Instructions to follow |
An exact, complete copy of the entries is what is needed.

[Supplied records Boundary: Start]

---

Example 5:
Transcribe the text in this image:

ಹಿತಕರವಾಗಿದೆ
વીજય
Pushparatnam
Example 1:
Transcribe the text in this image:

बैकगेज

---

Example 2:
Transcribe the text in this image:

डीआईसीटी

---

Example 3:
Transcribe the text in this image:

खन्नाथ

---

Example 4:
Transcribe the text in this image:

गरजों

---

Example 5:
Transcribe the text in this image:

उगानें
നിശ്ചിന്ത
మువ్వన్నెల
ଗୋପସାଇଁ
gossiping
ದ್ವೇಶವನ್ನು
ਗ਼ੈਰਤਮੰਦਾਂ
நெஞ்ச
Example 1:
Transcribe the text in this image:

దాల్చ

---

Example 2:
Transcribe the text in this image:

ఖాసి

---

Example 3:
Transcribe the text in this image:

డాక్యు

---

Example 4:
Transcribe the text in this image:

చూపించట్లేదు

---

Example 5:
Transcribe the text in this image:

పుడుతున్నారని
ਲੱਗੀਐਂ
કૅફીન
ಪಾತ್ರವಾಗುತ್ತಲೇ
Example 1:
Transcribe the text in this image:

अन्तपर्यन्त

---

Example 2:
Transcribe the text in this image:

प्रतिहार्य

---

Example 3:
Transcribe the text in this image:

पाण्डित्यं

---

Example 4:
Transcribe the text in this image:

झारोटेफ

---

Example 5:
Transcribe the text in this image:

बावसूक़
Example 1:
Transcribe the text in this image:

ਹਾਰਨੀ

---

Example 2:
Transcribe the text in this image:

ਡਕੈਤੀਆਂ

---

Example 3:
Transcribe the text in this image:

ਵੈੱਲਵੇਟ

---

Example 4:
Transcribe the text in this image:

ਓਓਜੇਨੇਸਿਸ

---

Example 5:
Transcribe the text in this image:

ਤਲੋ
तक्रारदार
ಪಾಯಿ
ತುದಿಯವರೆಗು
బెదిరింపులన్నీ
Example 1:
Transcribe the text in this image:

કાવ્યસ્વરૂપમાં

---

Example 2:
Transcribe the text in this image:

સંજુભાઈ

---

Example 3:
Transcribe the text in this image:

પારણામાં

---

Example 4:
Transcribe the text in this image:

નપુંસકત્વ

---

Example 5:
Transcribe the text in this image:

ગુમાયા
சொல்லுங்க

[Supplied records Boundary: End]

Answer for this exercise |
---

Example 5:
Transcribe the text in this image:

ಹಿತಕರವಾಗಿದೆ
વીજય
Pushparatnam
Example 1:
Transcribe the text in this image:

बैकगेज

---

Example 2:
Transcribe the text in this image:

डीआईसीटी

---

Example 3:
Transcribe the text in this image:

खन्नाथ

---

Example 4:
Transcribe the text in this image:

गरजों

---

Example 5:
Transcribe the text in this image:

उगानें
നിശ്ചിന്ത
మువ్వన్నెల
ଗୋପସାଇଁ
gossiping
ದ್ವೇಶವನ್ನು
ਗ਼ੈਰਤਮੰਦਾਂ
நெஞ்ச
Example 1:
Transcribe the text in this image:

దాల్చ

---

Example 2:
Transcribe the text in this image:

ఖాసి

---

Example 3:
Transcribe the text in this image:

డాక్యు

---

Example 4:
Transcribe the text in this image:

చూపించట్లేదు

---

Example 5:
Transcribe the text in this image:

పుడుతున్నారని
ਲੱਗੀਐਂ
કૅફીન
ಪಾತ್ರವಾಗುತ್ತಲೇ
Example 1:
Transcribe the text in this image:

अन्तपर्यन्त

---

Example 2:
Transcribe the text in this image:

प्रतिहार्य

---

Example 3:
Transcribe the text in this image:

पाण्डित्यं

---

Example 4:
Transcribe the text in this image:

झारोटेफ

---

Example 5:
Transcribe the text in this image:

बावसूक़
Example 1:
Transcribe the text in this image:

ਹਾਰਨੀ

---

Example 2:
Transcribe the text in this image:

ਡਕੈਤੀਆਂ

---

Example 3:
Transcribe the text in this image:

ਵੈੱਲਵੇਟ

---

Example 4:
Transcribe the text in this image:

ਓਓਜੇਨੇਸਿਸ

---

Example 5:
Transcribe the text in this image:

ਤਲੋ
तक्रारदार
ಪಾಯಿ
ತುದಿಯವರೆಗು
బెదిరింపులన్నీ
Example 1:
Transcribe the text in this image:

કાવ્યસ્વરૂપમાં

---

Example 2:
Transcribe the text in this image:

સંજુભાઈ

---

Example 3:
Transcribe the text in this image:

પારણામાં

---

Example 4:
Transcribe the text in this image:

નપુંસકત્વ

---

Example 5:
Transcribe the text in this image:

ગુમાયા
சொல்லுங்க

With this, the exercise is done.